**SOURCE EXCERPT:**
'''

Rawdon Littlemoor Primary School
|Unique Reference Number||107810|
|Inspection dates||15–16 October 2009|
|Reporting inspector||Carmen Markham|
This inspection of the school was carried out under section 5 of the Education Act 2005.
|Type of school||Primary|
|Age range of pupils||4–11|
|Gender of pupils||Mixed|
|Number of pupils on the school roll||312|
|Appropriate authority||The governing body|
|Chair||Mr Arthur Rawnsley|
|Headteacher||Mrs Shelagh Henderson|
|Date of previous school inspection||20 March 2007|
|School address||New Road Side|
|West Yorkshire LS19 6DD|
|Telephone number||0113 3862550|
|Fax number||0113 2146511|
|Inspection dates||15–16 October 2009|
© Crown copyright 2009
This inspection was carried out by three additional inspectors. The inspectors visited 14 lessons, and held meetings with governors, staff, groups of pupils and parents and carers. They observed the school's work and looked at documentation including the school improvement plan, school policies and details of the progress made by pupils. Questionnaires returned from parents and carers were also scrutinised.

'''

**STORED DATA:**
'''

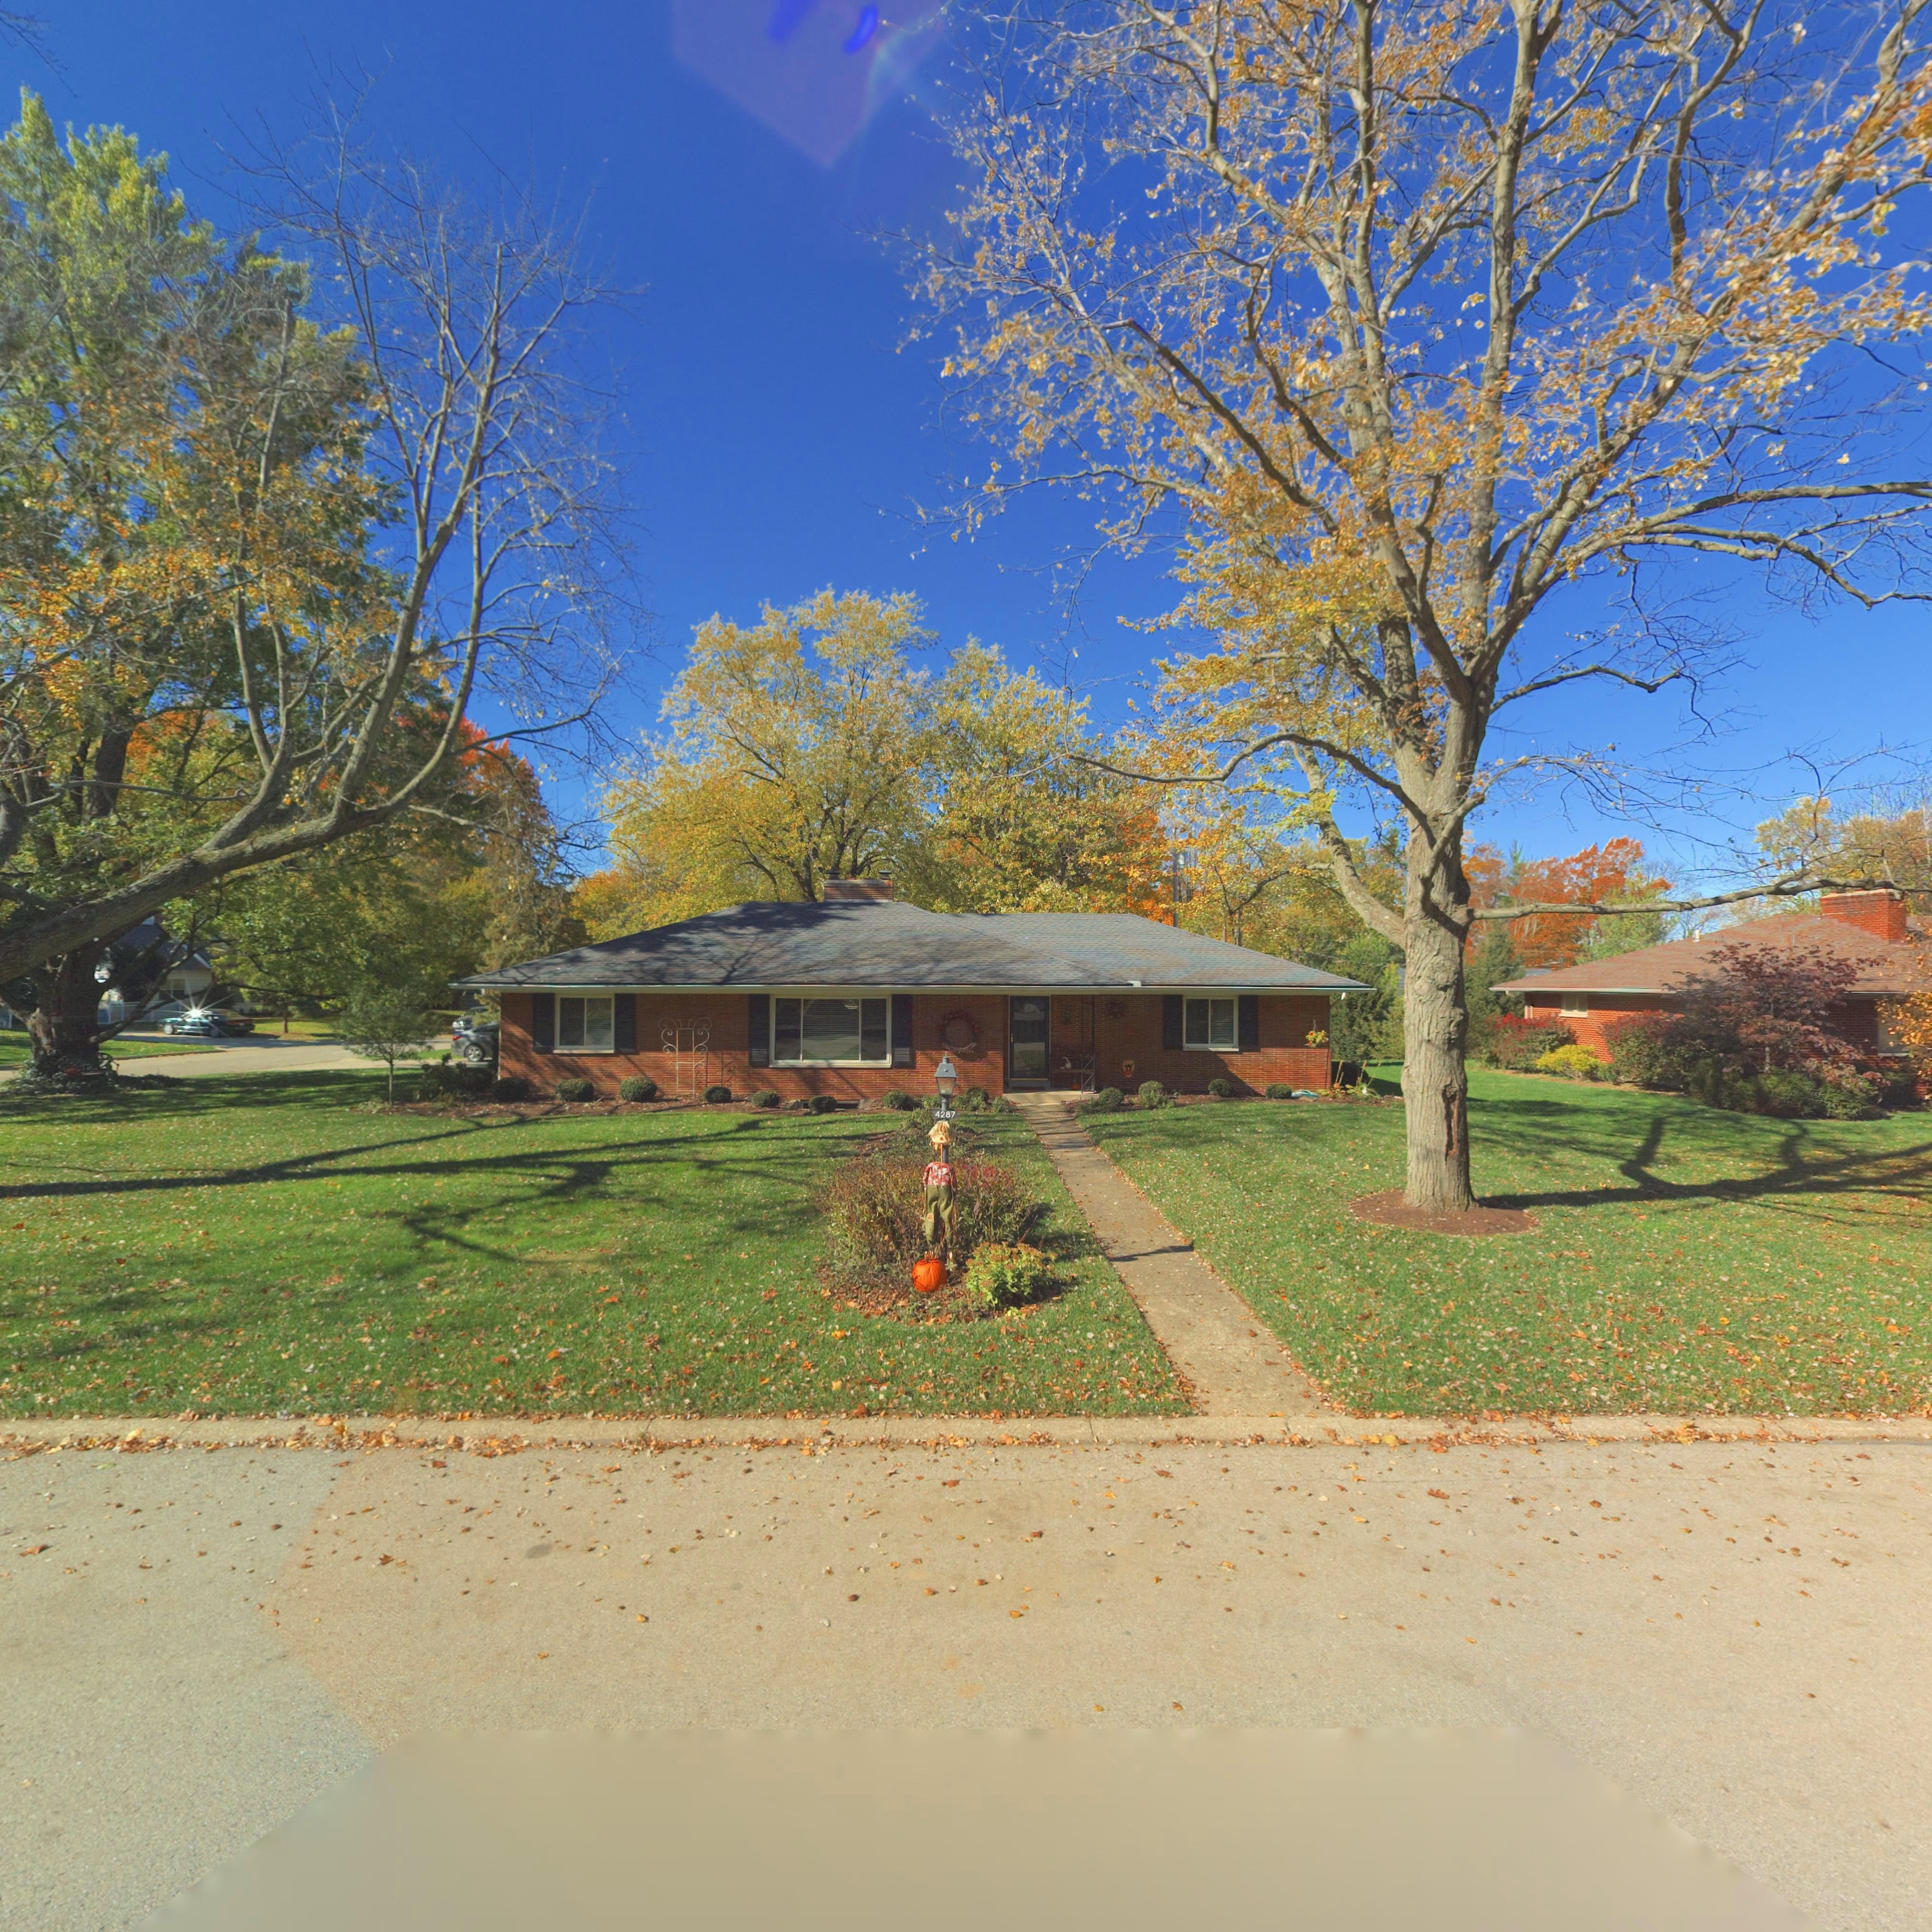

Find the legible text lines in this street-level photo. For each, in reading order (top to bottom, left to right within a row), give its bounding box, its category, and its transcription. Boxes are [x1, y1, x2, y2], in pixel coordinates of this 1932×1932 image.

[934, 1111, 956, 1119] StreetNumber: 4287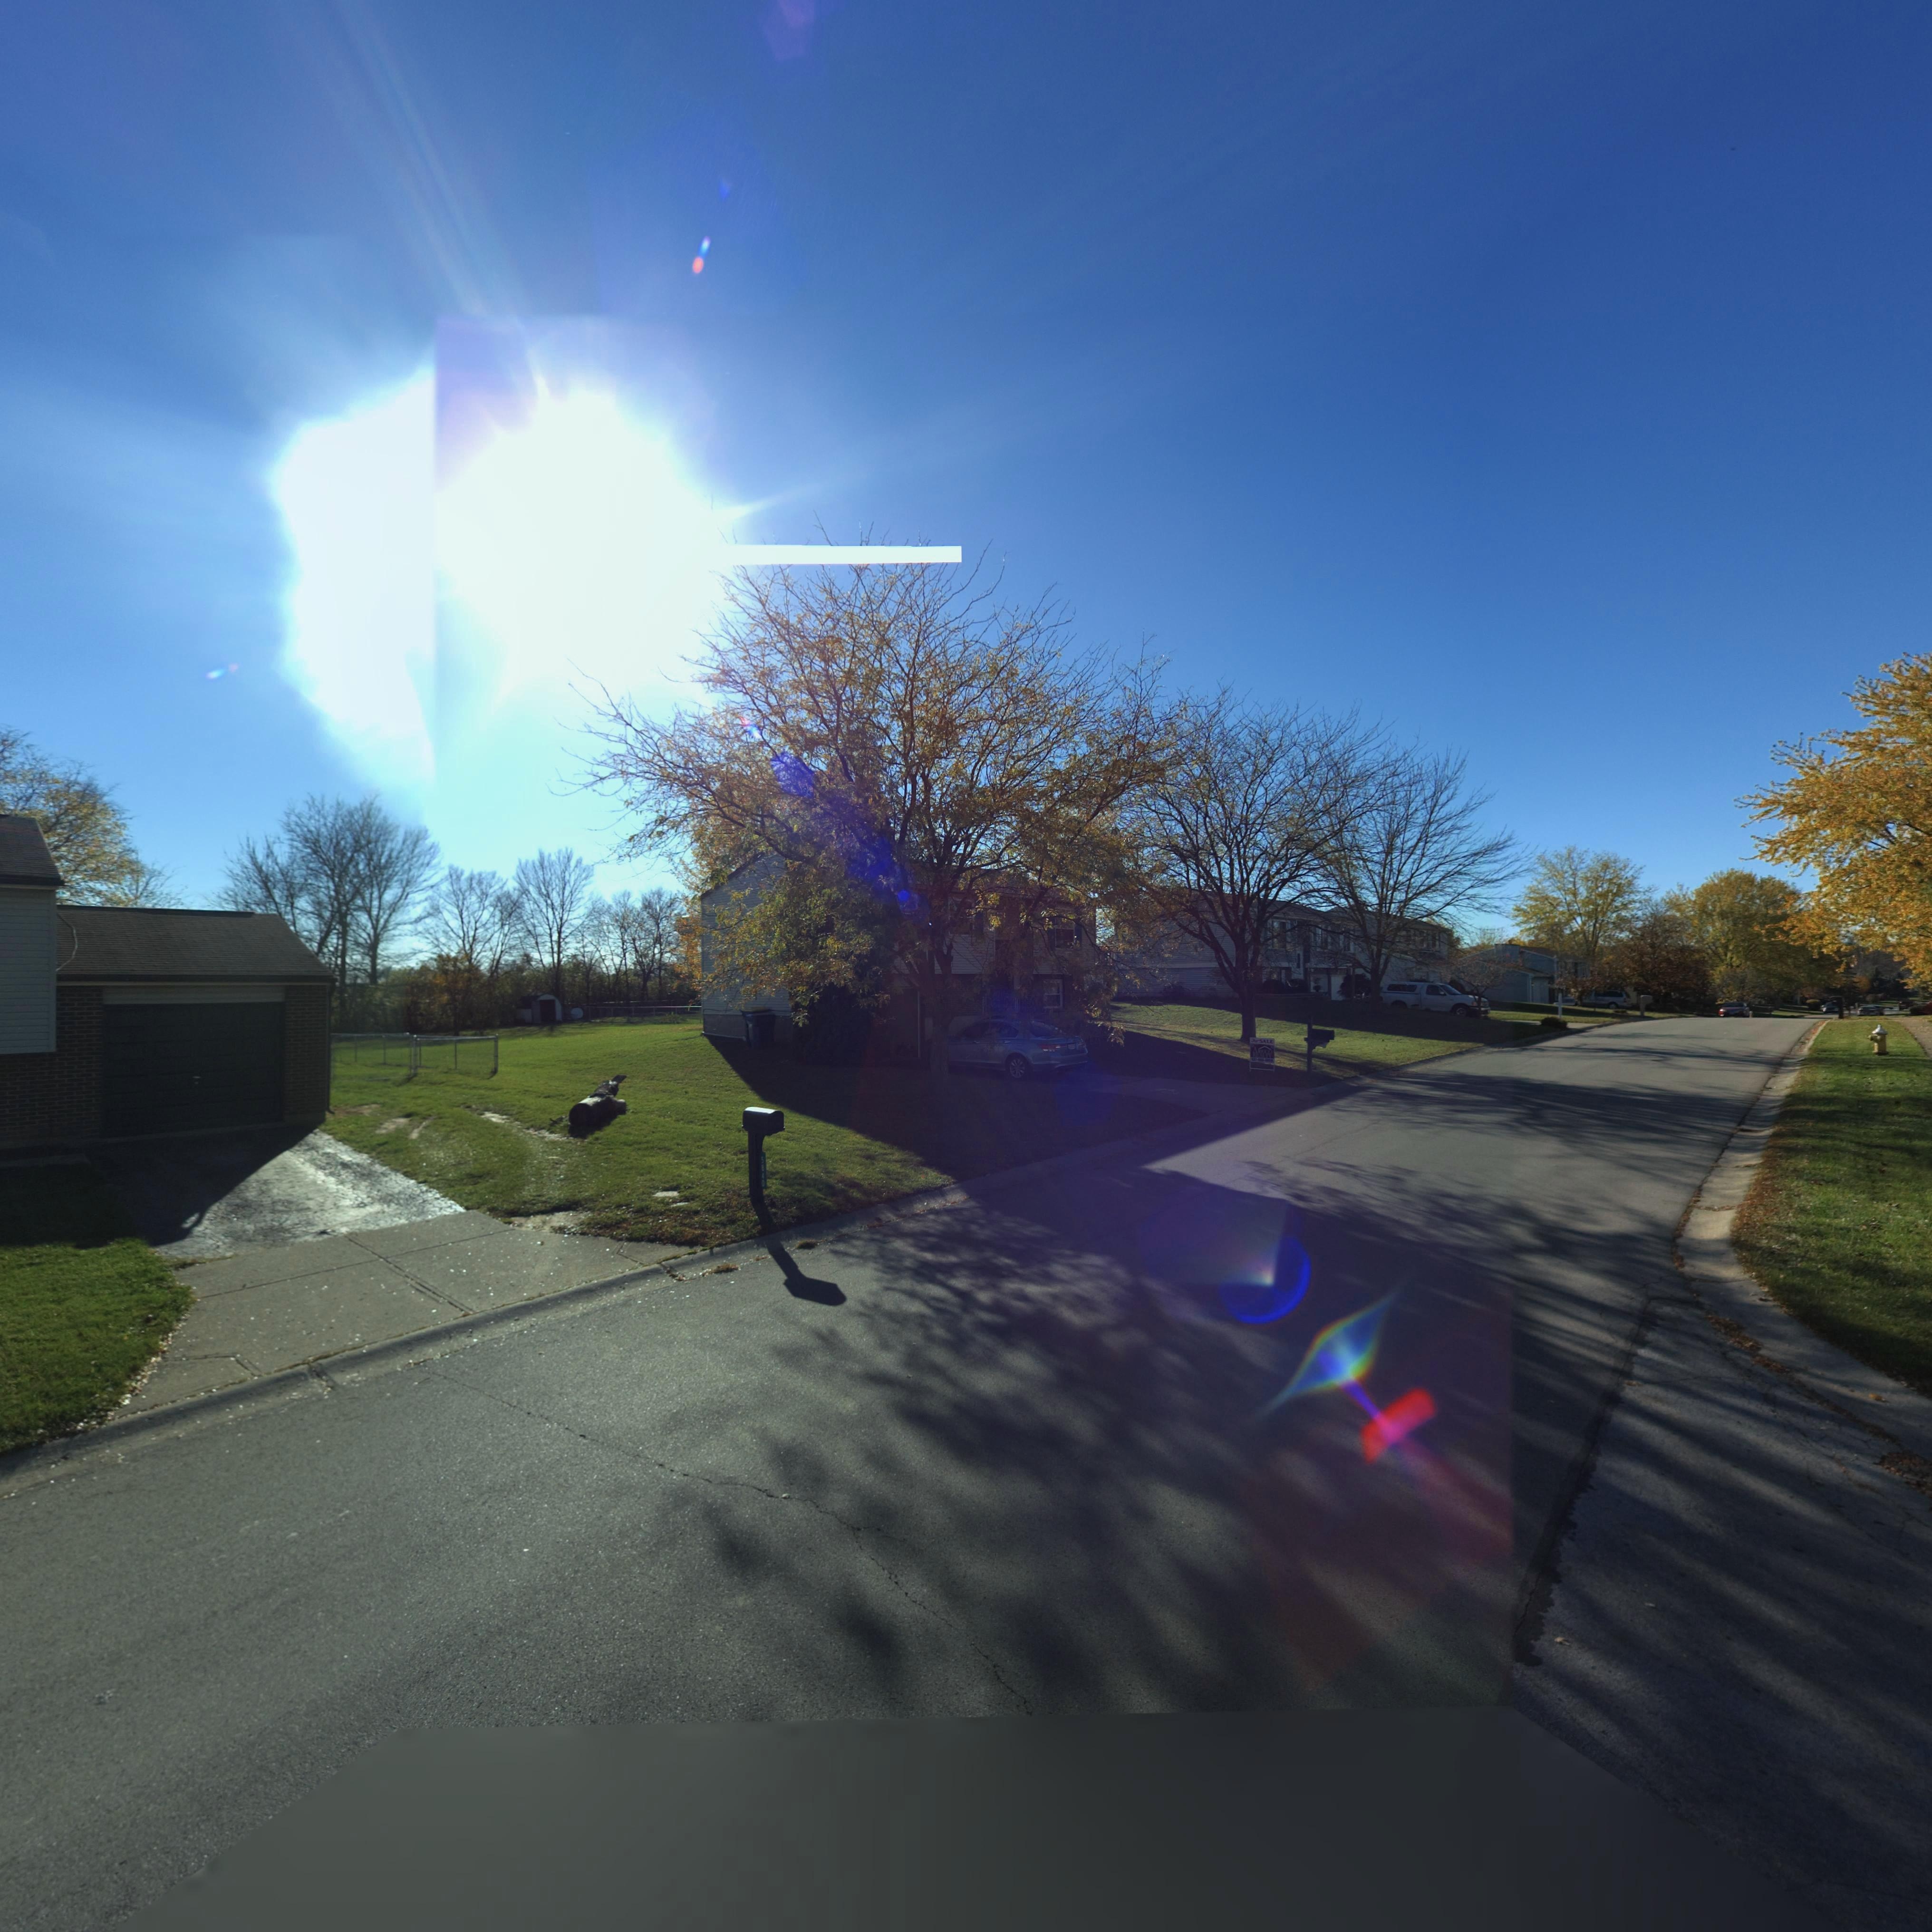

'''

From the school inspection report, copy out word for word the stretch from "Rawdon Littlemoor Primary" through "Education Act 2005.".

**RIGHT ANSWER:**
Rawdon Littlemoor Primary School
|Unique Reference Number||107810|
|Inspection dates||15–16 October 2009|
|Reporting inspector||Carmen Markham|
This inspection of the school was carried out under section 5 of the Education Act 2005.